仕手株の危険性とは、簡単に言えば人の心理を使った急騰急落の演出です。
実際に株を売買していると、銘柄の中にやたらと値動きの激しい物があります。
仕手筋とは、このような銘柄に対し多額の資金を使って銘柄を大量買い、大量売りを繰り返して株価操作を行い、株初心者から資金を奪う個人または特定の集団の事を指します。

仕手筋が本当に恐ろしく狡猾なのは大量の資金で銘柄の値動きを支配するのみでなく、投資家の心理を読む行動です。
初心者が負ける仕組みを理解した上で罠を張ります。

典型的なのは大勢が閲覧するであろうSNSや大手掲示板などで予め買い煽り、売り煽りを行います。
大人数で自演してカモを自身の銘柄に寄せ付けます。
SNSや大手掲示板の初心者は、仕手筋の煽りの書き込みに反応し、特定の銘柄をチェックします。
すると、ちょうど高値や安値といった状況です。

初心者は状況確認する前にその場で高値で買おうとします。
仕手筋はカモが高値買いを確認したと同時に手持ちの株を売り抜けます。
大量の資金が一気に抜けた事で相場は急落します。高値掴みの初心者は、損切りまたはホールドする他ありません。
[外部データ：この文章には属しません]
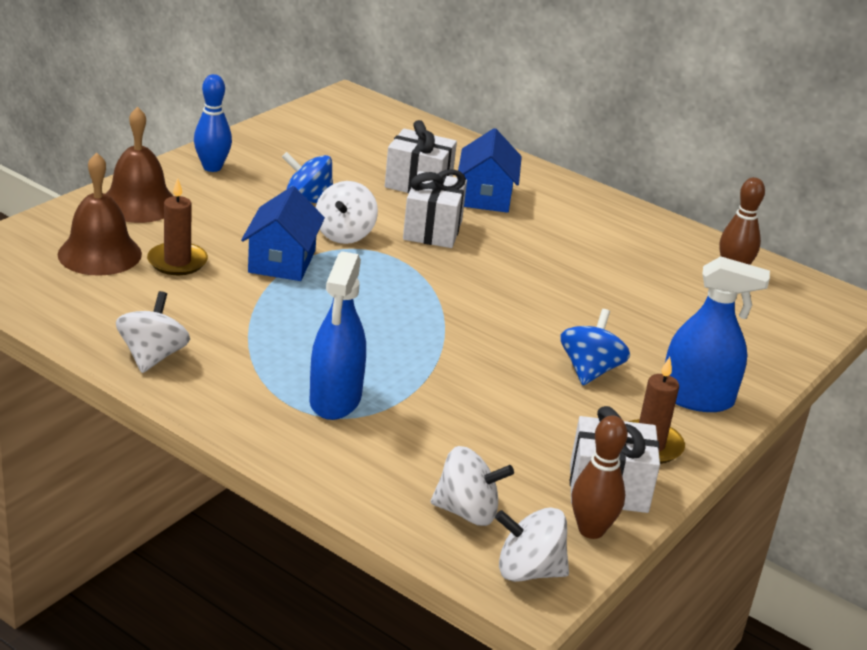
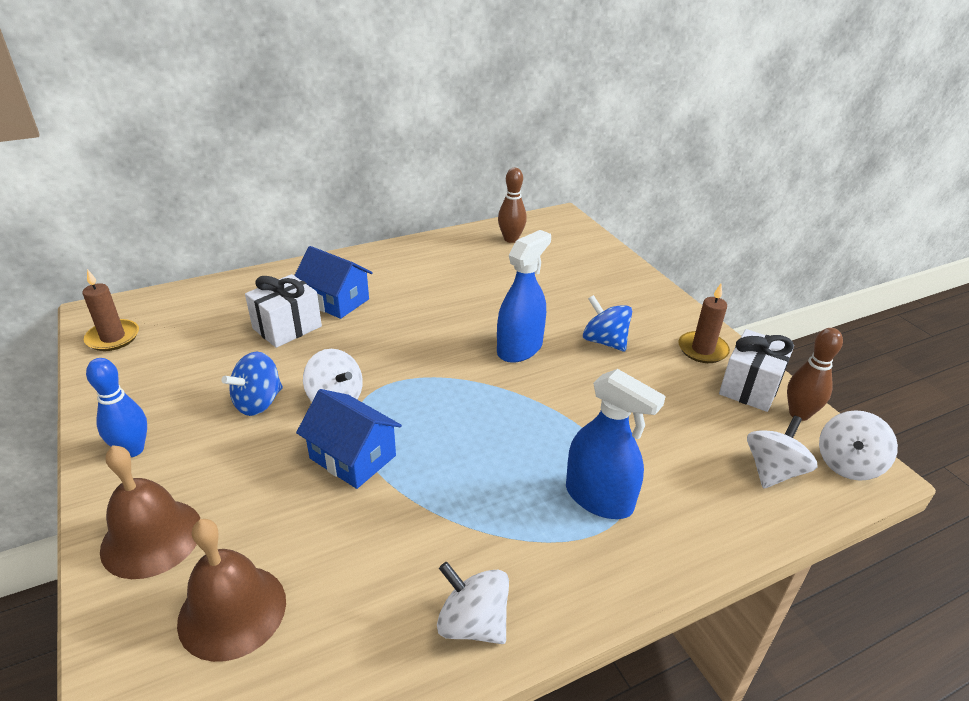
camera: 60 degrees left, 5 degrees up
(177, 262) = (299, 541): brown candle -> brown candle (113, 337)
(432, 230) = (366, 346): white gift -> none
(697, 398) = (653, 309): blue spray bottle -> blue spray bottle (519, 348)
インターネットのSNSと掲示板だけではなく、テレビを使って買い煽りを行う仕手筋もいます。
マスコミと結託して初心者に銘柄を注目させて、先のように買わせた所で売り抜けです。
仕手筋が相手では初心者は勝つことはほぼ無理です。
頭に血が上って何度も同じことを繰り返している内に資金の大半を失ってしまいます。

ではどうしたら仕手株の危険性から回避できるのかという疑問ですが、値動きをよく観察してください。
仕手筋によって株価操作された値動きと、自然な値動きはやはり違います。
仕手筋も人間ですので必ず値動きに癖が出ます。

どちらも感じられない初心者は、急騰急落銘柄に近づかない事です。
SNSや掲示板で買い煽りや売り煽りの書き込みが増えたら見ない、もしくは反応しない事です。
どうしても意見に影響される場合、完全に見ない事をおすすめします。
他の人間の意見をそのまま受け入れて行動する状態では勝てません。必要な情報は最小限、後は自分の技術で取るのが相場です。

仕手株を見分けるコツは?

仕手株を見分けるコツは違和感です。株価は材料によって上がりも下がりもします。
仕手筋の銘柄は材料がない場合でも急騰急落します。
なぜ大した材料もないのに銘柄が大きなボラティリティを維持できるのか考えてみてください。
株価を支配し操作している人がいるからであり、それが仕手筋というような考え方をしてください。

具体的な銘柄とは、低位株やボロ株です。
日頃は目立たない低位株やボロ株ですが、いざ急騰すれば美味しいと初心者は食いつきます。
安くで購入できるような環境で買いやすい状況とは、罠であり大きなリスクをはらんでいる事を認識しましょう。
その買いやすさやチャンスといった相場の雰囲気とは、仕手筋が用意したお膳立てです。
初心者デイトレーダー特有のその日に勝って終わりたい気持ちは、特に仕手筋に狙われやすいため注意が必要です。

仕手株を見分けて手を出さないコツは、意味がよくわからない値動きをする低位株やボロ株に手を出さない事です。
金融の世界では、美味しい話はなかなか転がっていません。
仮に一度仕手株で利益を取ったとしても次にうまくいくとは限らず、初心者はできるだけまともな銘柄を選びましょう。

仕手筋も負ける事はあります。初心者やカモとなる人達が釣り上げた株価に食いついてこない時です。
大金を使って値動きを演出しても誰も買わなければ、手数料は無駄になります。
そんな日が何日も続けば無駄な苦労をしたのみで利益は発生しませんので、見つけたら手出し無用が最善の対処法です。

初心者デイトレーダーにとって鬼門とも言える仕手筋の銘柄についてです。
投資とは本来、安心した状況で行ってもリターンは得られません。
どうなるかわからない苦しい時の買いほど伸びた時大きく実ります。
仕手筋による安心感は他の投資家にとって最大のリスクとなる事を覚えておいてください。